● DOCUMENT SEGMENT
-------

Closed fp64 closed 2 years ago
Obviously, all cool people use texture replacement with AI algorithms to upscale their textures
Fixed that sentence for you. It also pretty much says why most people lost interest in CPU texture scaling nowadays and not because of just texture scaling done on the GPU which sure can still have some future simply due to performance, but even that fades away compared to texture replacement which works great and from few years can be done easily without artistic skills by just using any AI trained to upscale specific graphic style.
Automatic texture upscaling is mostly a quick and lazy fix which many people doesn't like, but sometimes use it anyway as it's one of the easier ways to work around texture glitches when rendering PSP games above native res, as far as I know bicubic does nothing to those problems.
To avoid requiring future CPU's PPSSPP limits the upscaling both per frame and by texture longevity(textures that refresh too often are just skipped), those textures which are scaled are also cached so the reason why it's fast enough for many is because it doesn't do anything 99% of the time, which is also why people that do know about it will continue to say it's not fast enough even for modern hardware.
IMO from all my testing bicubic doesn't do much as a texture scaler for PSP games other than adding cost and really the only reason it existed seems to be being part of one of the xBRZ variants.:c Would be cool to have something that does no visible change other than dealing with those common UI issues when rendering games above x1 res, but again bicubic unfortunately doesn't help with that.
So, bicubic texture upscaler doesn't get much love, simply because it's just not that important? That... makes sense. It indeed does not seem to do much for textures in my limited testing.
This CPU scaling stuff is very old, and the comments along with the functionality itself was contributed, so I don't really endorse the statement "even most powerful CPU's are not powerful enough to upscale textures in real time".
We already have a GPU-based scaling path although it's currently Vulkan-only, but performs much better. Future scaling work should probably go in that direction for the other backends too...
Also I don't think any of our current scaling algorithm are generally very good. Some of them do look pretty good in 2D games but overall, the benefit just isn't that big IMHO...
I would merge a PR that just speeds up our bicubic as-is though :)
I would merge a PR that just speeds up our bicubic as-is though :)
Non-separable filter and all? Hm, might be doable. Looking into it.
No I mean it's fine to replace the implementation too of course, as long as it looks about the same. I meant I won't require new work in this area to be for the GPU.
as long as it looks about the same
So I grabbed a random DOOM2-ish door texture, and upscaled it x4.
You might want to open images in a new tab.
I think scaleBicubicBSpline
is used for "hybrid", and plain "bicubic" uses scaleBicubicMitchell
.
I would merge a PR that just speeds up our bicubic as-is though :)
As I said, I'm not confident touching C++ codebase, but I may try...

-------

● STATED GOAL 1
In the forum thread on texture upscaling, which function is used by plain "bicubic"?
● STATED GOAL 2
Write the next reply in the forum thread on texture upscaling, following its last post.

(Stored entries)
-------

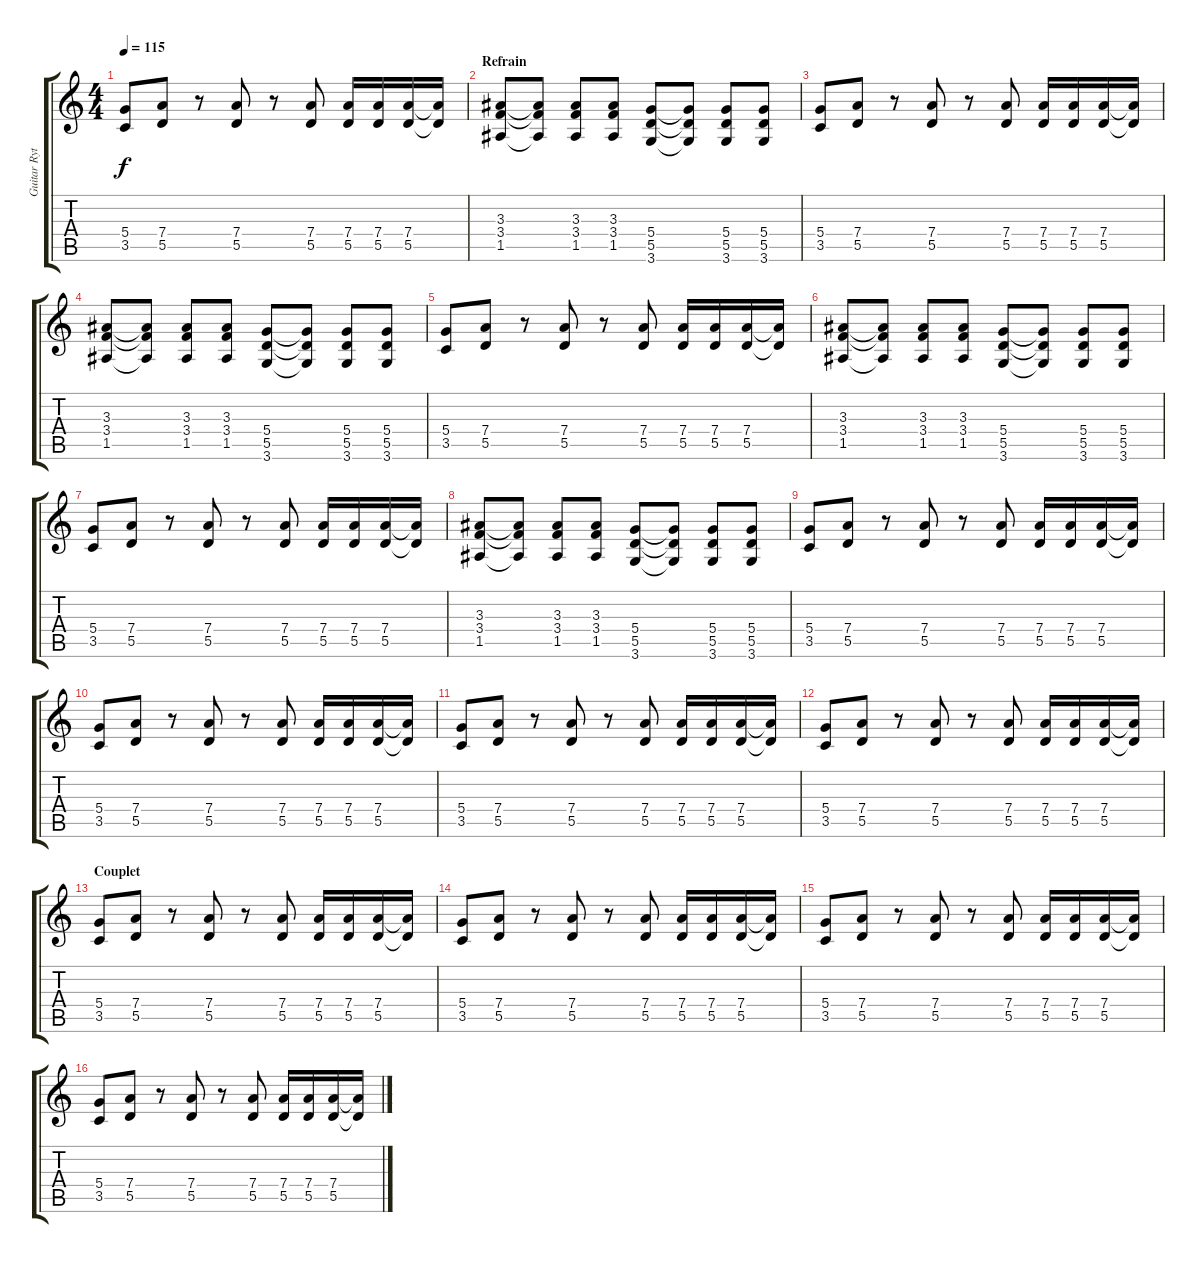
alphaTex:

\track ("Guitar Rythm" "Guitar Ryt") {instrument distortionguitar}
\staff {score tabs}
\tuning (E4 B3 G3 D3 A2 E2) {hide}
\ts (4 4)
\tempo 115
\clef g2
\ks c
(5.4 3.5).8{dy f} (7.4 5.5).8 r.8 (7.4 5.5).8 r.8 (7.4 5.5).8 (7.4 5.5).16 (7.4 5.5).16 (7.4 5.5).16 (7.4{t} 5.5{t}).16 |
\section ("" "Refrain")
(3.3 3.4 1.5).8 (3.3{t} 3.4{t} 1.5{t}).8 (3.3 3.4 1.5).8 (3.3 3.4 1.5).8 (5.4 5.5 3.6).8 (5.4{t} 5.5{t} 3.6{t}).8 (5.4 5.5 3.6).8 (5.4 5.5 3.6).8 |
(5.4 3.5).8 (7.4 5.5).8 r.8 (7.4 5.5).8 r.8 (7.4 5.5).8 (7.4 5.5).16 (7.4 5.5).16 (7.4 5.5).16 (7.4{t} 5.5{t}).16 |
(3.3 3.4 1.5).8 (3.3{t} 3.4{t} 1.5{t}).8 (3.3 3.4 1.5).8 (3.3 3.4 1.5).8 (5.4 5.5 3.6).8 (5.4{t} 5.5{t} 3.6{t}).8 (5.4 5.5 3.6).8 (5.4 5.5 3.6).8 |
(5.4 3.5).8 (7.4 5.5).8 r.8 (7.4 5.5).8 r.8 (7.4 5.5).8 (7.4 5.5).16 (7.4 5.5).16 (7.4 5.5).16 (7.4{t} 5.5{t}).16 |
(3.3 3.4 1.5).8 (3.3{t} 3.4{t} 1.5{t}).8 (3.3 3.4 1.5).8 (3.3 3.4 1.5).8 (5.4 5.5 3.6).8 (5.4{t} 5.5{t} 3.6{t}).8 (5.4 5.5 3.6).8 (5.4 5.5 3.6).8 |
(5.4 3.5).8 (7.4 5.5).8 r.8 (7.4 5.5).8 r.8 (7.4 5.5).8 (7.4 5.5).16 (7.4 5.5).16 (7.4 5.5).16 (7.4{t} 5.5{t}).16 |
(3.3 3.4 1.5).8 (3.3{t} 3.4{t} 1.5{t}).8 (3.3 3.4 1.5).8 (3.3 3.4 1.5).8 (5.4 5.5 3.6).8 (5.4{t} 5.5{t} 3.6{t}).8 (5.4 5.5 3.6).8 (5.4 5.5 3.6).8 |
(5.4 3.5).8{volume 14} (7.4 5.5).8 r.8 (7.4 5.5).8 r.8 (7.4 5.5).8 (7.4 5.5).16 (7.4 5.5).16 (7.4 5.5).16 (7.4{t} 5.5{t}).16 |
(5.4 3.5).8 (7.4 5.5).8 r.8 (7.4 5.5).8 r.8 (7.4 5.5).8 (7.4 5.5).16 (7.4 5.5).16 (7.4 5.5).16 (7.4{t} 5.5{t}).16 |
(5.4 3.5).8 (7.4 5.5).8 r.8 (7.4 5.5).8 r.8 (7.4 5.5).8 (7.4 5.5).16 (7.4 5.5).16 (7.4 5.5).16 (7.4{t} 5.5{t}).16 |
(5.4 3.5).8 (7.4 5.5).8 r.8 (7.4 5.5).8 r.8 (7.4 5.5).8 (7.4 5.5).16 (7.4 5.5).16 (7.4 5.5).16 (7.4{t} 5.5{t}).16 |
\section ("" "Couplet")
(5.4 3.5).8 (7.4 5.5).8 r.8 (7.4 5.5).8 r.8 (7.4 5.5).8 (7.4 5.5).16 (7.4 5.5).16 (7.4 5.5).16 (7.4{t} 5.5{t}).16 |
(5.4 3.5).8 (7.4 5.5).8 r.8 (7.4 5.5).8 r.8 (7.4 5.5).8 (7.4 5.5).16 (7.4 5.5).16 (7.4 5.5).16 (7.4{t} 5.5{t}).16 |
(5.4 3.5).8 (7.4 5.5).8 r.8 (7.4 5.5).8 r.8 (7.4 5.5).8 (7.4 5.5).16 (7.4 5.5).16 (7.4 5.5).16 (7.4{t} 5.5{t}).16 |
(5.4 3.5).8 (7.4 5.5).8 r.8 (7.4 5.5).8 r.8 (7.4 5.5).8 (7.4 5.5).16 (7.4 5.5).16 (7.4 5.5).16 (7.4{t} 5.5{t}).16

-------

● RESULT 1
scaleBicubicMitchell

● RESULT 2
I like the sharpness of Catmull-Rom best for sure! But compared to just using the original, it's not really that much of an improvement...
Added 'bilinear' to the table above, which is what "just using the original" would probably look like if the game itself decided to set texture filtering to linear.
I think it's great to improve these, and I think the CPU scaling can be improved and probably can't be removed.
That said, just to set expectations, a lot of games have complex effects, use palettes in ways that are annoying for texture scaling or texture caching, or perform realtime CPU readback effects (like a sepia filter.) Many of these aren't throughout the game, but might just be at certain points - like only right after you defeat this boss, or only when you're walking around in that lava area, etc.
It would require a greater reduction than 20ns -> 2ns for me claim that any top-end PC can handle realtime texture scaling in games throughout. And I've definitely told people the opposite - that the current implementation (really, xBRZ, though anyway) can't handle realtime scaling even on the 8-core 4Ghz CPU they're so proud of. Because it can't.
That doesn't mean it's a waste to improve it. I wouldn't say the current software renderer is gonna run most games at full, realtime speed, either - even on someone's nifty new PC. That didn't stop me from making it a lot faster recently. Maybe it'll eventually run full speed (especially with more work and more core counts), and the same is possibly true of CPU texture scaling.
As I said, I'm not confident touching C++ codebase, but I may try...
PPSSPP doesn't go crazy with complex C++, generally. There are only a few templates and basic STL usage.
The scaler code I think uses some template params, mostly for optimization. At the end of the day, as long as you can give it a function that takes an array of pixels in, and array of pixels to write to, a width, and a y range (for threading), you'll be fine. If you've got it mostly working but have questions, you can ask here or on Discord.
Note: for the purposes of PPSSPP, you can assume SSE2 is supported if Intel. Supporting a non-SSE2 Intel CPU would require changes in a lot of places.
Also it looks like your benchmark doesn't use threads, currently. Probably scales just fine, but a PPSSPP implementation should ideally use threads or else a 12-thread (or better) CPU might be worse off after all. That's the main thing I'd suggest trying to support.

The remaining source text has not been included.